Para qué sirve la universidad
El reto central sigue siendo la formación individual, pero con características adicionales.
El ‘para qué’ de la universidad fue cambiando durante los dos últimos siglos. En Francia se consolidó la universidad napoleónica, una institución para el Estado no solo por los ingenieros militares que le suministraba a Napoleón, sino por su participación en la expansión cultural y científica de su imperio. Algo más tarde surgió la universidad humboldtiana, en un entorno humanista que propendía hacia el desarrollo del individuo. Ese modelo se propagó, con matices diversos, en Europa occidental y el mundo anglosajón.

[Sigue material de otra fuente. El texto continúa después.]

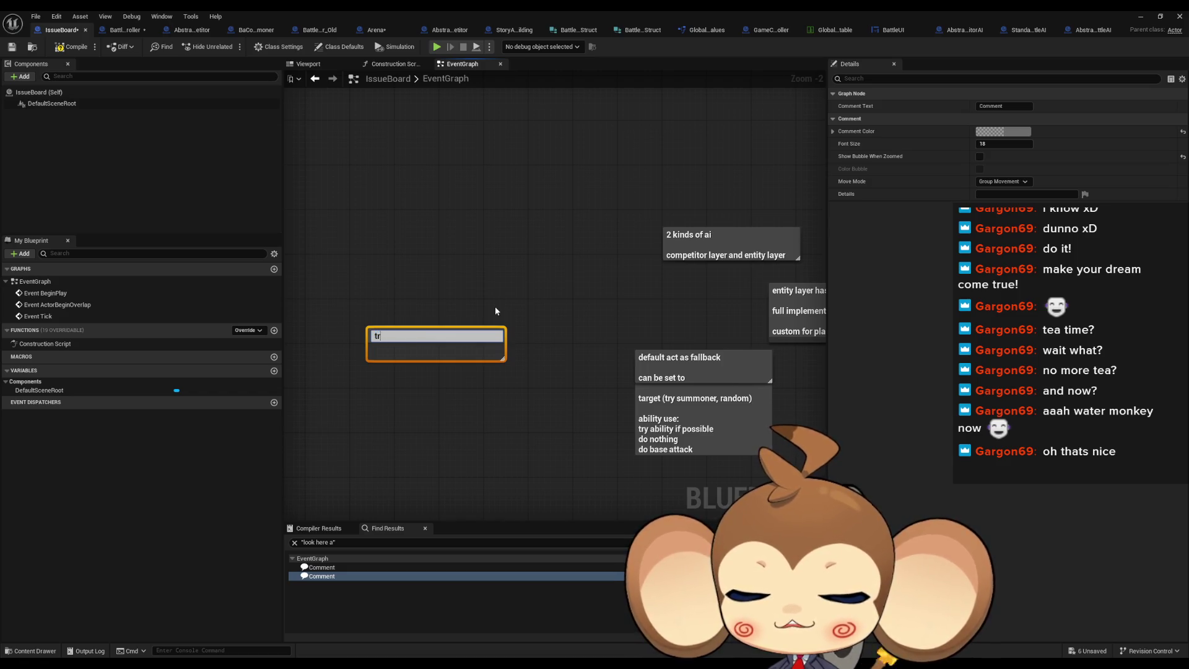
{"action": "type", "text": "ity if "}
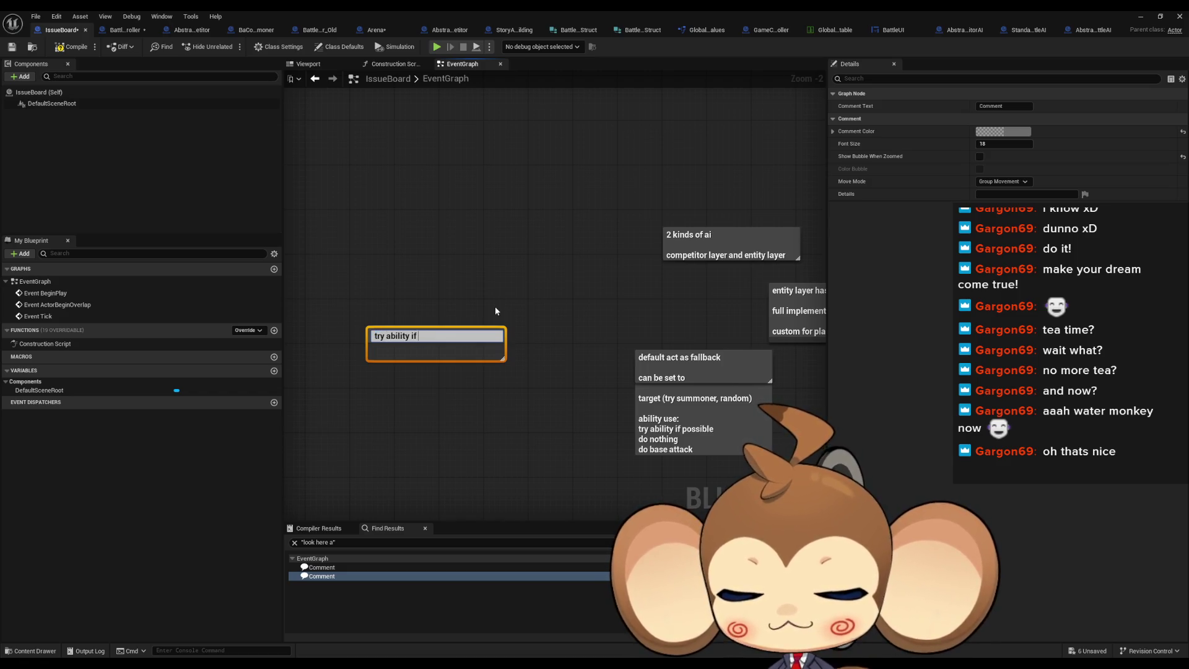
{"action": "type", "text": "possible else attac"}
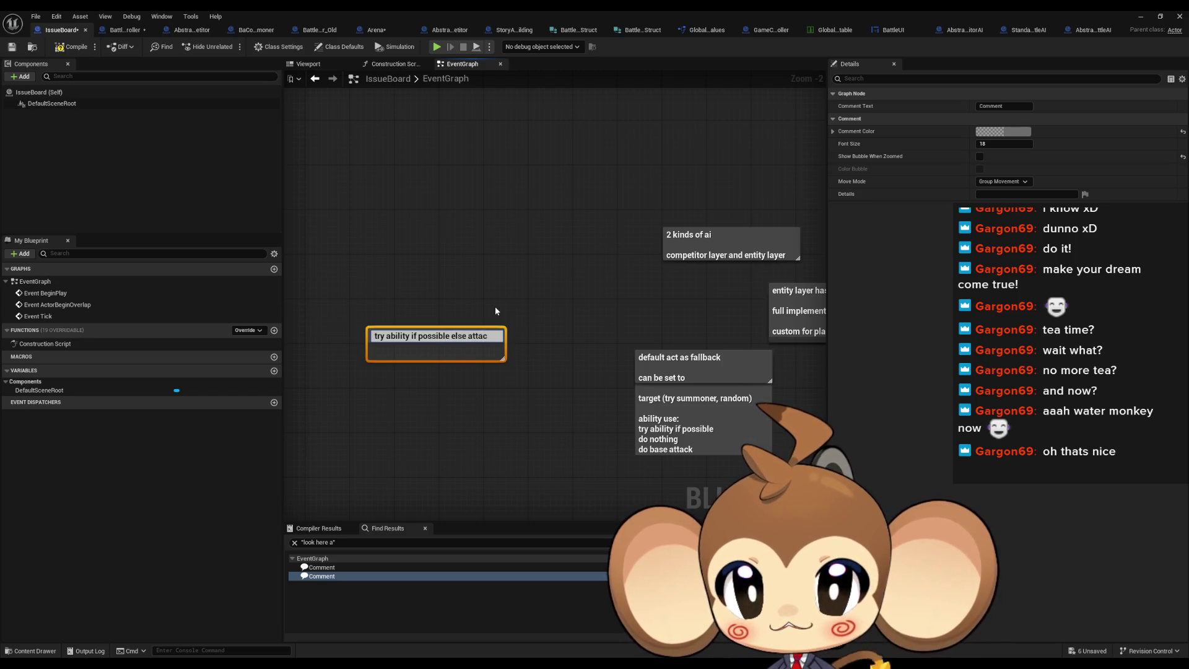
{"action": "type", "text": "k with base"}
{"action": "key", "text": "Return"}
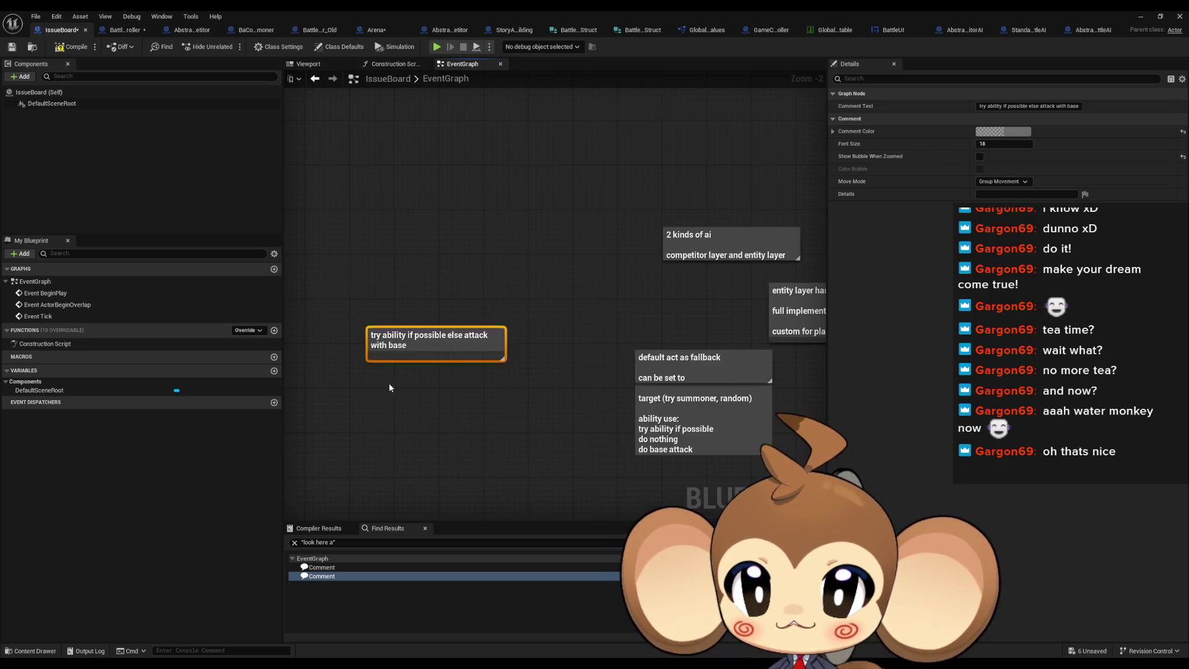
Step: Duplicate that comment below and retitle the copy to end with 'do nothing'
{"action": "key", "text": "ctrl+z"}
{"action": "key", "text": "ctrl+v"}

Lincoln, en Estados Unidos, le adicionó un ‘para qué’ importante cuando, en el acto de creación de la que hoy es la más grande y poderosa red de universidades públicas del mundo, definió que su deber era llevar educación a los hijos de los campesinos. La universidad se convirtió entonces en un instrumento democratizador.

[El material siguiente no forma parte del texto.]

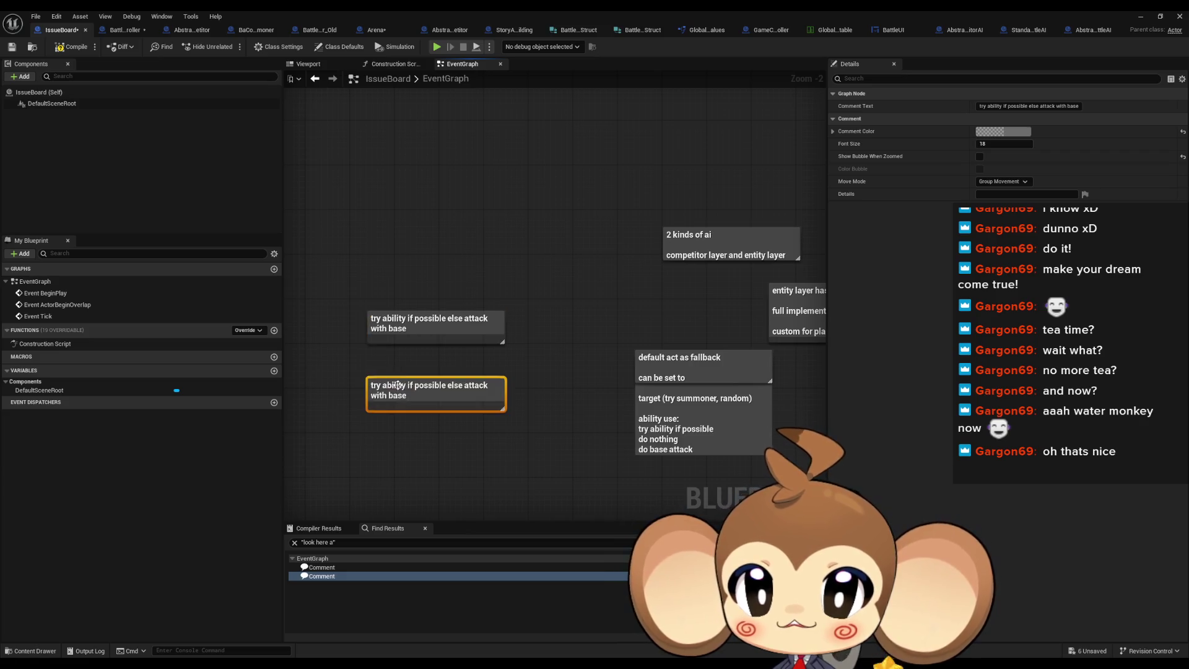
{"action": "double_click", "coordinate": [410, 388]}
{"action": "key", "text": "BackSpace"}
{"action": "key", "text": "BackSpace"}
{"action": "key", "text": "BackSpace"}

Las naciones tienen, a su vez, nuevas expectativas de sus universidades. Esperan que no solo cumplan su papel como formadoras, sino que actúen protagónicamente en su desarrollo económico, cultural, científico y social y promuevan la igualdad de oportunidades entre sus jóvenes ciudadanos.

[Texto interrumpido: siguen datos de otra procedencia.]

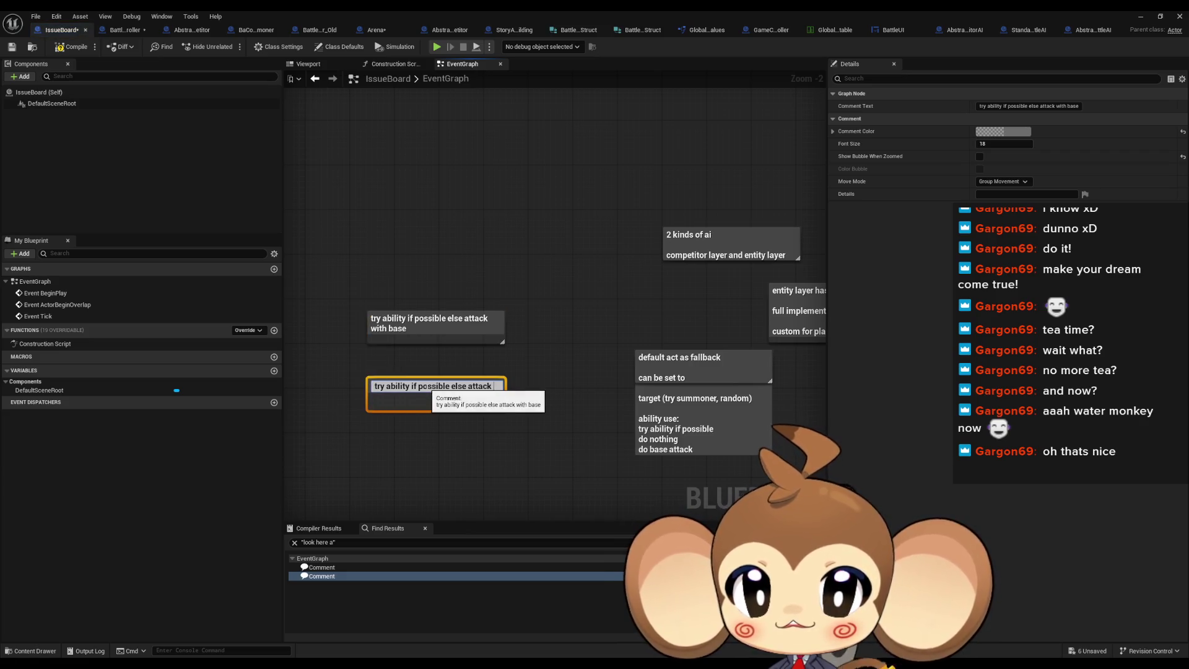
{"action": "type", "text": "do nothing"}
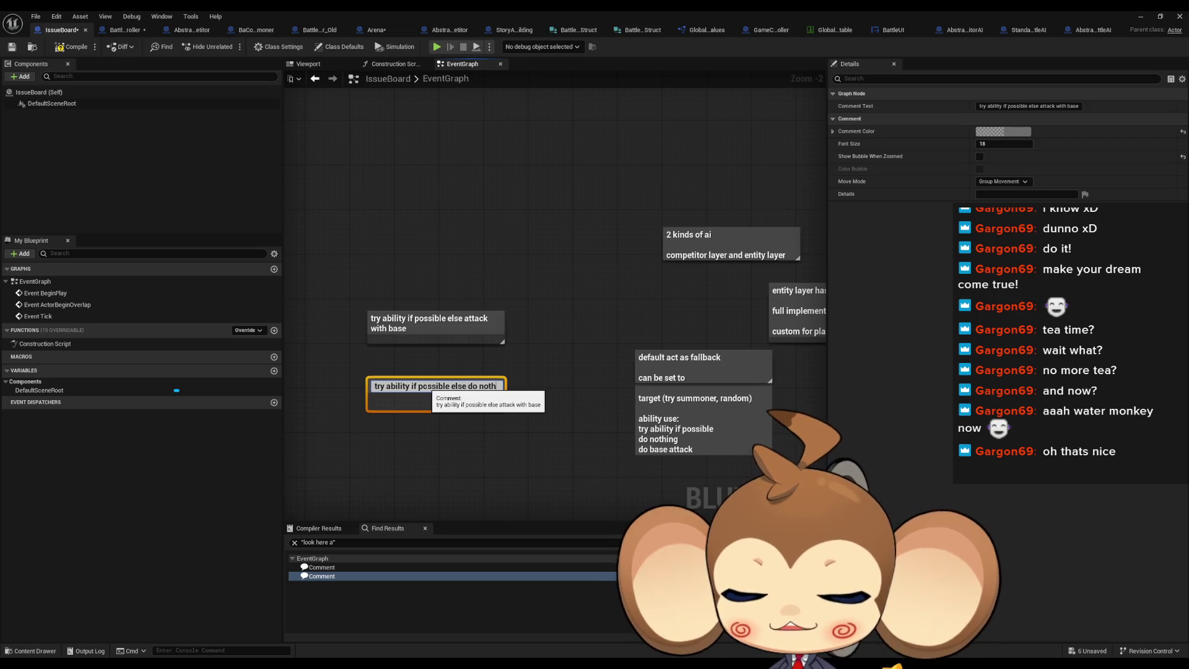
{"action": "key", "text": "Return"}
Step: Add two more comments beneath: 'Do nothing' and 'use base attack'
{"action": "left_click", "coordinate": [397, 395]}
{"action": "type", "text": "cDonothing"}
{"action": "key", "text": "Return"}
{"action": "left_click", "coordinate": [360, 433]}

Su antiguo papel de transmisoras de conocimientos se transformó en el de generadoras de estos. La investigación científica se volvió fundamental en el proceso educativo, en las respuestas que dan las universidades a las preguntas que la sociedad les hace y en sus aportes a la solución de problemas usualmente muy complejos, que no se abordan con el mismo nivel de conocimiento, desinterés y objetividad en otros ámbitos. Dicho en muy pocas palabras, el ‘para qué’ de la universidad moderna se redefinió en la formación amplia, integral y democratizadora de los jóvenes y en la construcción de un importante potencial de respuesta a los problemas de la sociedad. Ahora, la pregunta que quedaría para otra columna es qué tan bien lo estamos haciendo nosotros.